Since 1995, the Home Office has operated what it calls a ‘Warnings Index’: a list of people ‘of interest’ to any branch of government, who will then be ‘flagged up’ should they attempt to leave the country. Given that every single one of these cases was well known to the authorities, the Home Office had, for whatever reason, decided either not to put them on the Warnings Index, or to ignore their attempts to leave the country when they were duly flagged up. That is, the government decided not to use the powers already at its disposal to prevent those at the most extreme risk of joining the Syrian insurgency from doing so.

Secondly, these cases show that British intelligence and security clearly prioritize recruitment of violent so-called Islamists over disruption of their activities. The question is – what exactly are they recruiting them for?

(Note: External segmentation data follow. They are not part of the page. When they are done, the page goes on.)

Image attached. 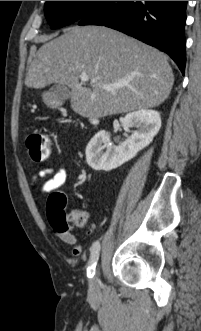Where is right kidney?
<instances>
[{"mask_svg": "<svg viewBox=\"0 0 201 331\" xmlns=\"http://www.w3.org/2000/svg\"><path fill=\"white\" fill-rule=\"evenodd\" d=\"M123 126L125 129L136 126L138 130L119 146L110 142V135L105 130L90 140L86 147V161L92 169L111 171L134 158L153 141L161 127V118L157 111L138 110L125 116Z\"/></svg>", "mask_w": 201, "mask_h": 331, "instance_id": "obj_1", "label": "right kidney"}]
</instances>
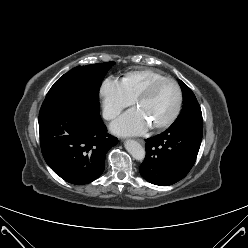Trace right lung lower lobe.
Instances as JSON below:
<instances>
[{
    "instance_id": "right-lung-lower-lobe-1",
    "label": "right lung lower lobe",
    "mask_w": 248,
    "mask_h": 248,
    "mask_svg": "<svg viewBox=\"0 0 248 248\" xmlns=\"http://www.w3.org/2000/svg\"><path fill=\"white\" fill-rule=\"evenodd\" d=\"M99 112V100L82 96L39 116L43 157L67 182L83 185L97 179L106 153L118 142L107 133Z\"/></svg>"
}]
</instances>
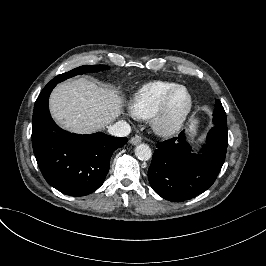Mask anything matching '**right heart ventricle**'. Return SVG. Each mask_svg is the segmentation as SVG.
<instances>
[{
    "mask_svg": "<svg viewBox=\"0 0 266 266\" xmlns=\"http://www.w3.org/2000/svg\"><path fill=\"white\" fill-rule=\"evenodd\" d=\"M180 83L171 80H154L140 86L134 93L130 109L134 117L148 120L163 98Z\"/></svg>",
    "mask_w": 266,
    "mask_h": 266,
    "instance_id": "e07e8e85",
    "label": "right heart ventricle"
}]
</instances>
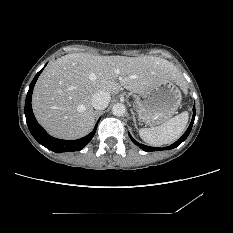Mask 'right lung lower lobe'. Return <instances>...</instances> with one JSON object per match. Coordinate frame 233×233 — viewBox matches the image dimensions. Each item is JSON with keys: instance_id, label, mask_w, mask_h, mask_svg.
<instances>
[{"instance_id": "right-lung-lower-lobe-1", "label": "right lung lower lobe", "mask_w": 233, "mask_h": 233, "mask_svg": "<svg viewBox=\"0 0 233 233\" xmlns=\"http://www.w3.org/2000/svg\"><path fill=\"white\" fill-rule=\"evenodd\" d=\"M43 69H41L36 74V76L34 77L33 81L29 86V91L27 93V97L25 101V116H26V122L28 128L32 136L36 139L38 143H40L41 145H43L44 147H46L47 149L53 152L61 153V152L79 151L83 149L91 141L92 137L95 135V131L99 121L96 123V126L91 133L78 140H61L47 134L46 131L38 124L33 114L32 106H31L33 88Z\"/></svg>"}]
</instances>
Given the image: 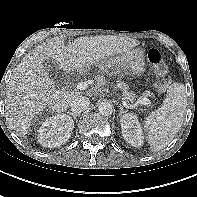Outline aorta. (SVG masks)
<instances>
[{"label":"aorta","instance_id":"obj_1","mask_svg":"<svg viewBox=\"0 0 197 197\" xmlns=\"http://www.w3.org/2000/svg\"><path fill=\"white\" fill-rule=\"evenodd\" d=\"M98 111L103 116H110L113 113V105L109 101H102L98 106Z\"/></svg>","mask_w":197,"mask_h":197}]
</instances>
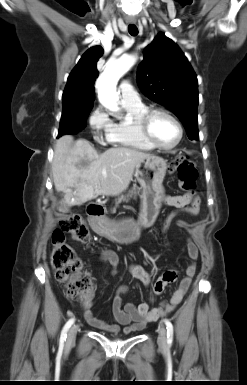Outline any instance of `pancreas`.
Listing matches in <instances>:
<instances>
[{
  "mask_svg": "<svg viewBox=\"0 0 247 385\" xmlns=\"http://www.w3.org/2000/svg\"><path fill=\"white\" fill-rule=\"evenodd\" d=\"M138 194V192L135 190V189H132L128 192L127 195H121L120 197H118V199L116 200V204L118 205L120 202L122 201H125V202H128L129 199L132 197V196H136ZM116 211V209L114 208L113 209V213Z\"/></svg>",
  "mask_w": 247,
  "mask_h": 385,
  "instance_id": "cf45deb5",
  "label": "pancreas"
}]
</instances>
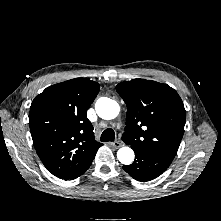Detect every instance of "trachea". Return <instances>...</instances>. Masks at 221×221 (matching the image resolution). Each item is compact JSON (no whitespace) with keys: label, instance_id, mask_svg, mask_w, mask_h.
Returning a JSON list of instances; mask_svg holds the SVG:
<instances>
[{"label":"trachea","instance_id":"obj_1","mask_svg":"<svg viewBox=\"0 0 221 221\" xmlns=\"http://www.w3.org/2000/svg\"><path fill=\"white\" fill-rule=\"evenodd\" d=\"M100 139H101L102 142L114 141V139H115L114 130L111 129V128L106 129L101 134V138Z\"/></svg>","mask_w":221,"mask_h":221}]
</instances>
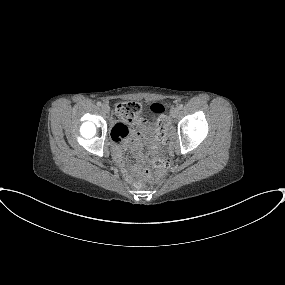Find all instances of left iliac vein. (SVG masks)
Masks as SVG:
<instances>
[{
    "label": "left iliac vein",
    "mask_w": 285,
    "mask_h": 285,
    "mask_svg": "<svg viewBox=\"0 0 285 285\" xmlns=\"http://www.w3.org/2000/svg\"><path fill=\"white\" fill-rule=\"evenodd\" d=\"M180 113V109L178 107H174L171 109V117L176 118Z\"/></svg>",
    "instance_id": "obj_1"
}]
</instances>
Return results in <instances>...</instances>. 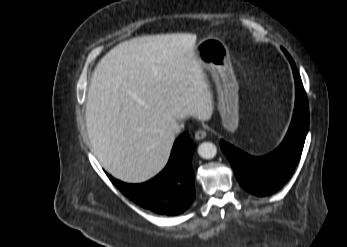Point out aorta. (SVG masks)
Here are the masks:
<instances>
[{
	"mask_svg": "<svg viewBox=\"0 0 347 247\" xmlns=\"http://www.w3.org/2000/svg\"><path fill=\"white\" fill-rule=\"evenodd\" d=\"M198 154L203 159H212L217 154V148L211 142H203L198 147Z\"/></svg>",
	"mask_w": 347,
	"mask_h": 247,
	"instance_id": "obj_1",
	"label": "aorta"
}]
</instances>
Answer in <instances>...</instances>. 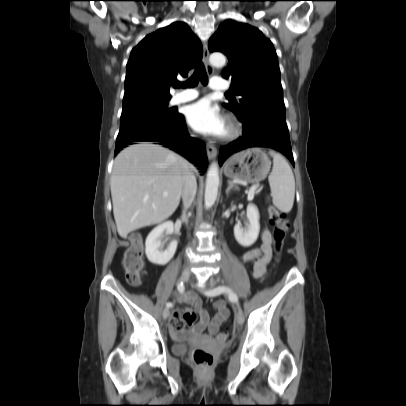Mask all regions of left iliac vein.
<instances>
[{
	"label": "left iliac vein",
	"instance_id": "obj_1",
	"mask_svg": "<svg viewBox=\"0 0 406 406\" xmlns=\"http://www.w3.org/2000/svg\"><path fill=\"white\" fill-rule=\"evenodd\" d=\"M210 289H211V287H207V290H210ZM236 321L239 326H242L244 323V315L240 309L237 311Z\"/></svg>",
	"mask_w": 406,
	"mask_h": 406
}]
</instances>
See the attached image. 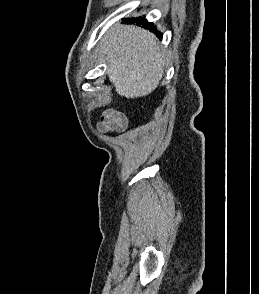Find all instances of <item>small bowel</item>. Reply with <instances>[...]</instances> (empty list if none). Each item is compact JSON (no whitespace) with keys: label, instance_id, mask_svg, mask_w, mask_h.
I'll return each instance as SVG.
<instances>
[{"label":"small bowel","instance_id":"1","mask_svg":"<svg viewBox=\"0 0 259 294\" xmlns=\"http://www.w3.org/2000/svg\"><path fill=\"white\" fill-rule=\"evenodd\" d=\"M125 116L115 110H107L103 112L97 128L100 132L106 133L108 131L121 132L126 127Z\"/></svg>","mask_w":259,"mask_h":294}]
</instances>
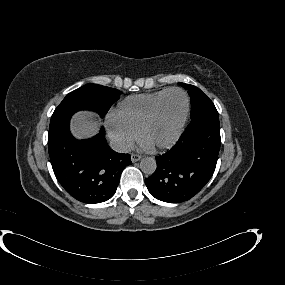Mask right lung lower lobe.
<instances>
[{"mask_svg":"<svg viewBox=\"0 0 285 285\" xmlns=\"http://www.w3.org/2000/svg\"><path fill=\"white\" fill-rule=\"evenodd\" d=\"M71 116L50 124L49 156L54 174L76 200L95 204L116 192L124 167L132 164L129 154L113 151L104 129L88 140H76L70 133Z\"/></svg>","mask_w":285,"mask_h":285,"instance_id":"98d812e1","label":"right lung lower lobe"}]
</instances>
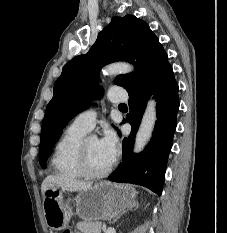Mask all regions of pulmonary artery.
<instances>
[{
  "label": "pulmonary artery",
  "mask_w": 227,
  "mask_h": 233,
  "mask_svg": "<svg viewBox=\"0 0 227 233\" xmlns=\"http://www.w3.org/2000/svg\"><path fill=\"white\" fill-rule=\"evenodd\" d=\"M108 99L111 102H120L126 100L125 92L121 90L112 91L108 95ZM97 118V111L94 108L85 110L78 114L72 122V126L83 130L85 132H89L93 129Z\"/></svg>",
  "instance_id": "pulmonary-artery-1"
}]
</instances>
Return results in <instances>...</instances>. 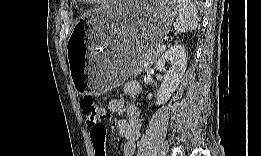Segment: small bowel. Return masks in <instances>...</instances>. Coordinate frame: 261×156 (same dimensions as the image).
I'll return each mask as SVG.
<instances>
[{"mask_svg":"<svg viewBox=\"0 0 261 156\" xmlns=\"http://www.w3.org/2000/svg\"><path fill=\"white\" fill-rule=\"evenodd\" d=\"M141 86L136 81H129L124 86V93L127 96H136L140 93ZM126 103L123 98H113L108 103V109L112 112H120L124 109ZM127 119H119L117 128L119 133L125 138L123 146V156H133L136 150V145L140 137L141 122L139 119L138 107L134 104H129L126 107ZM106 150L101 156H106ZM97 156V155H96Z\"/></svg>","mask_w":261,"mask_h":156,"instance_id":"c3829d8e","label":"small bowel"}]
</instances>
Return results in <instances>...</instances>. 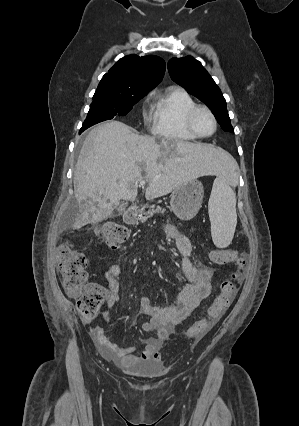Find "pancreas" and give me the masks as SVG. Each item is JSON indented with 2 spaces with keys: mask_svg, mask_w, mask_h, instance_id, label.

At his trial, Bherlin Gildo’s lawyers provided detailed evidence that the British government itself had been arming and training the very groups that Gildo was being prosecuted for supporting. Indeed, Britain has been one of the most active and vocal supporters of the anti-government insurgency in Syria since its inception, support which continued undiminished even after the sectarian leadership and direction of the insurgency was privately admitted by Western intelligence agencies in 2012. Even today, with IS clearly the main beneficiaries of the country’s destabilization, and Al-Qaeda increasingly hegemonic over the other anti-government forces, David Cameron continues to openly ally himself with the insurgency.

Is it really such a far-fetched idea that the British state, openly supporting a sectarian war against the Ba’athist government in Syria, might also be willfully facilitating the flow of British fighters to join this war? Britain’s history of collusion with sectarian paramilitaries as a tool of foreign policy certainly suggests this may be so. This history, in Ireland, Afghanistan and the Arab peninsula, and its role in shaping British policy today, will be the subject of the articles to follow.